Carsten Hoffmann, a director at Towers Watson, explains why tomorrow's chief risk officers must be more engaged with the actual business and prove their worth as strategic advisers, rather than just worrying about risk frameworks and regulatory compliance.
Chief risk officers (CROs) may be suffering an image problem. They have had a tough assignment over the last years, building out frameworks for managing enterprise risk and preparing often reluctant insurers for Solvency II.
Where has that landed them? They may hold a senior position within a company but as the leader of the second line of defence, they might be still regarded as the person who says 'no' to ideas. Some consider the CRO as the interface with the regulator, and so she or he becomes viewed as an in-house supervisor. This makes it hard for a CRO to be a constructive force. Even if regulators likely support this view, CROs should stand firm on being a company representative.
Treating CROs in this way is not a good recipe for job satisfaction, nor is it good for business. To reduce the turnover of staff and create a more sustainable future, organisations need to recognise that CROs have much more to bring to the table.

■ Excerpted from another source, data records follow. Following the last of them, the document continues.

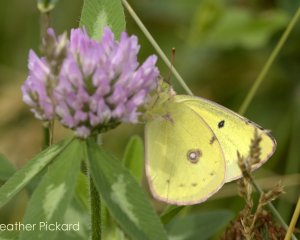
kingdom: Animalia
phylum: Arthropoda
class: Insecta
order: Lepidoptera
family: Pieridae
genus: Colias
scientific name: Colias philodice
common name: Clouded Sulphur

Foremost is the ability of CROs to contribute to strategy. In the classic set-up, the CRO plays a reactive role. He or she typically gives feedback on strategies that have been devised by others within the organisation; their job is to prevent excessive risk-taking and ensure that the insurer has adequate capital.

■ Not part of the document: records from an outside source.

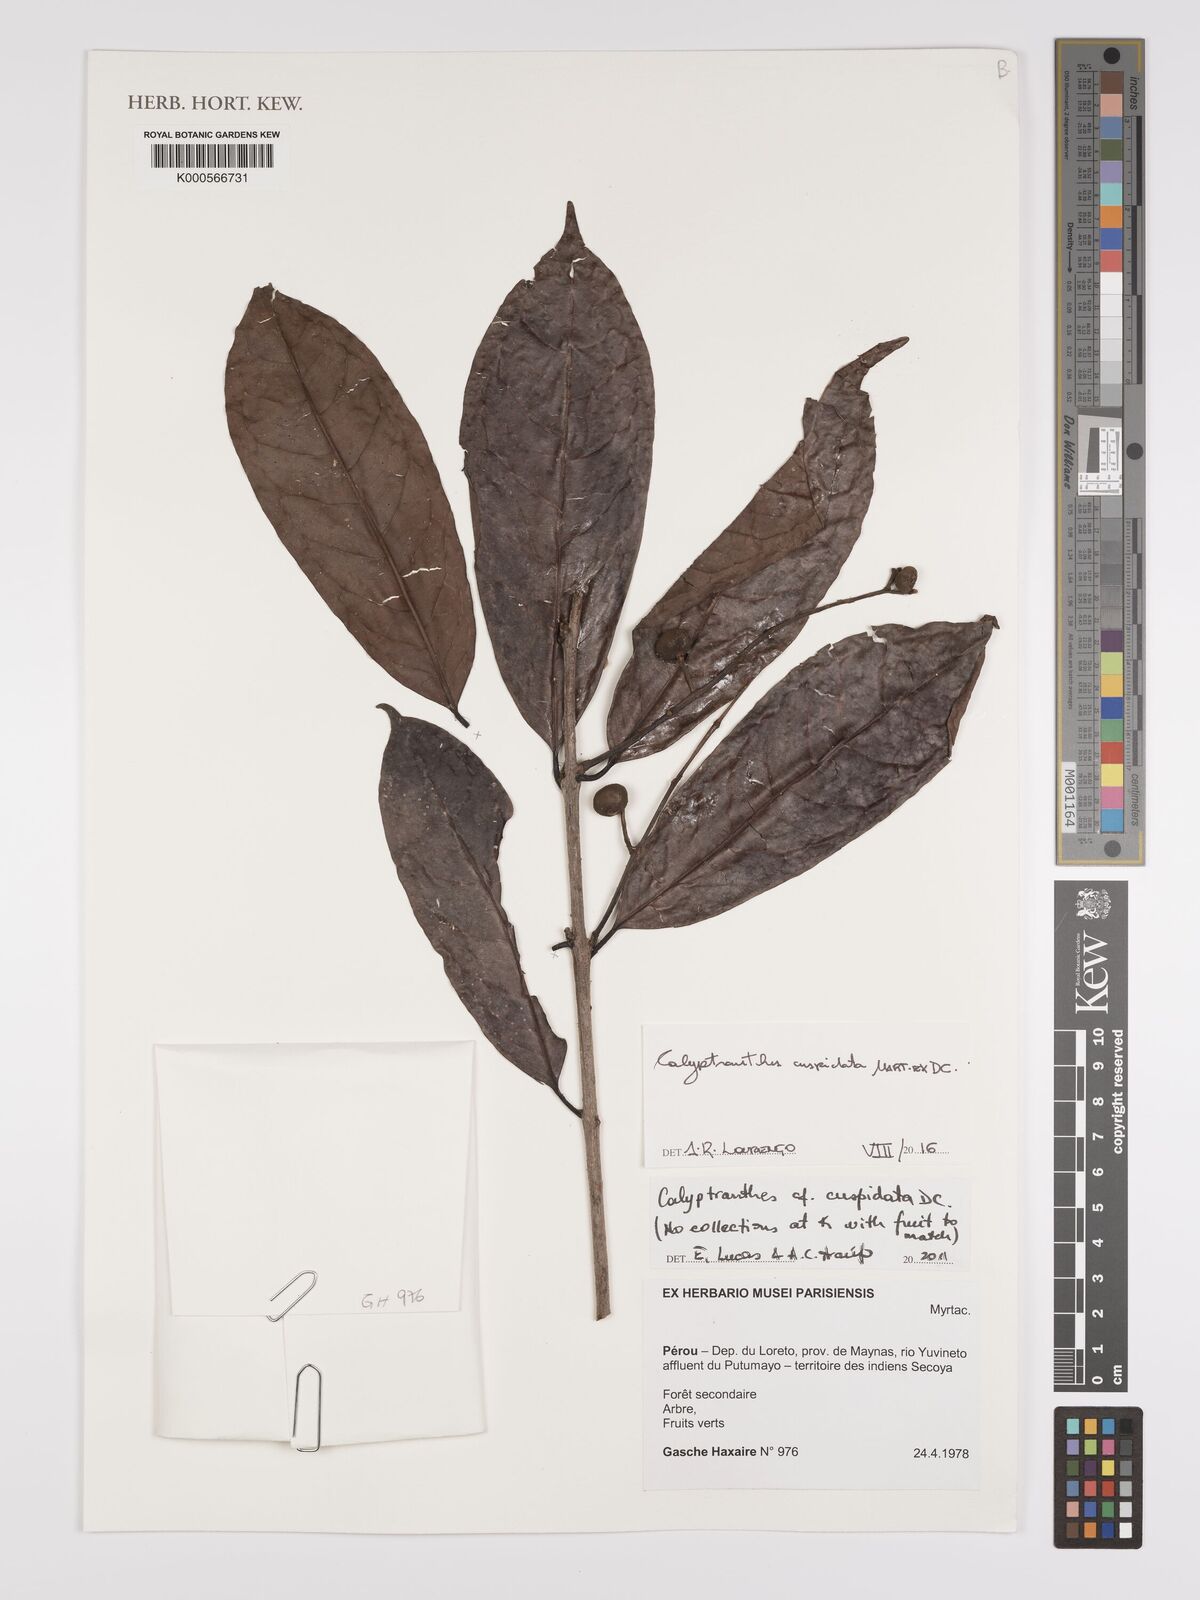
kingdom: Plantae
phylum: Tracheophyta
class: Magnoliopsida
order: Myrtales
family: Myrtaceae
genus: Myrcia
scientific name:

In this regard, the CRO is a useful counterpart for the business, but there may be little opportunity for a constructive feedback loop to develop. The CRO ends up either accepting or rejecting ideas, with no chance to have a bigger influence.
Some say the CRO can become a 'riskfocused CEO', an individual who considers the same strategic issues as the CEO but provides risk perspective and analysis. For example, when considering whether to enter a new line of business, the CEO might focus on the potential for value creation, an increase in revenue, or brand awareness. The CRO's responsibility would be to evaluate the risks and exposures that this new business would give rise to, and how these might be managed or mitigated.
Could the CRO be more proactive, giving input right at the start of the strategy process? More than others within an organisation, the CRO has a view of the risk and capital positions and is able to give unique input on whether the current strategy is successful. Because CROs understand the risk landscape well, they are able to contribute thoughts on how trends are evolving, and where opportunities and hazards lie.
Could the CRO be more proactive, giving input right at the start of the strategy process?
In this mode, the CRO can help structure the discussion and behave as a critical friend, challenging ideas and not trying to hinder but help come up with the best solution.
There will be difficulties to overcome. If the CRO is the second line of defence, then they must maintain independence from the first line. This is a big barrier to creating value, but the solution is to develop an effective partnership between the first and second line, such that risk management becomes part of the normal activity of the first line.
The CRO's relationship with the CEO and CFO is a crucial factor to success. If they and the others in the C-suite do not consider the CRO an equal, and support the evolution of the role, then the game is lost.
CROs must also take responsibility to train themselves in the 'softer' skills needed for their new status. They will rely less on their technical knowledge of how models work, but they will need to display more business acumen and leadership. Increasingly, we see CROs being appointed from commercial roles, but there should be nothing to stop a risk manager moving in the opposite direction, too. This kind of rotation helps add credibility to the CRO.
In summary, the regulatory agenda has pushed the CRO to the fore, but the role must be a fluid one, developing in line with the sophistication of each business. In the beginning, CROs will rightly focus on developing an ERM framework and then move on to embedding it. Once those elements are in place, the final step is for CROs to become a true strategic partner.
Carsten Hoffmann is a director at Towers Watson.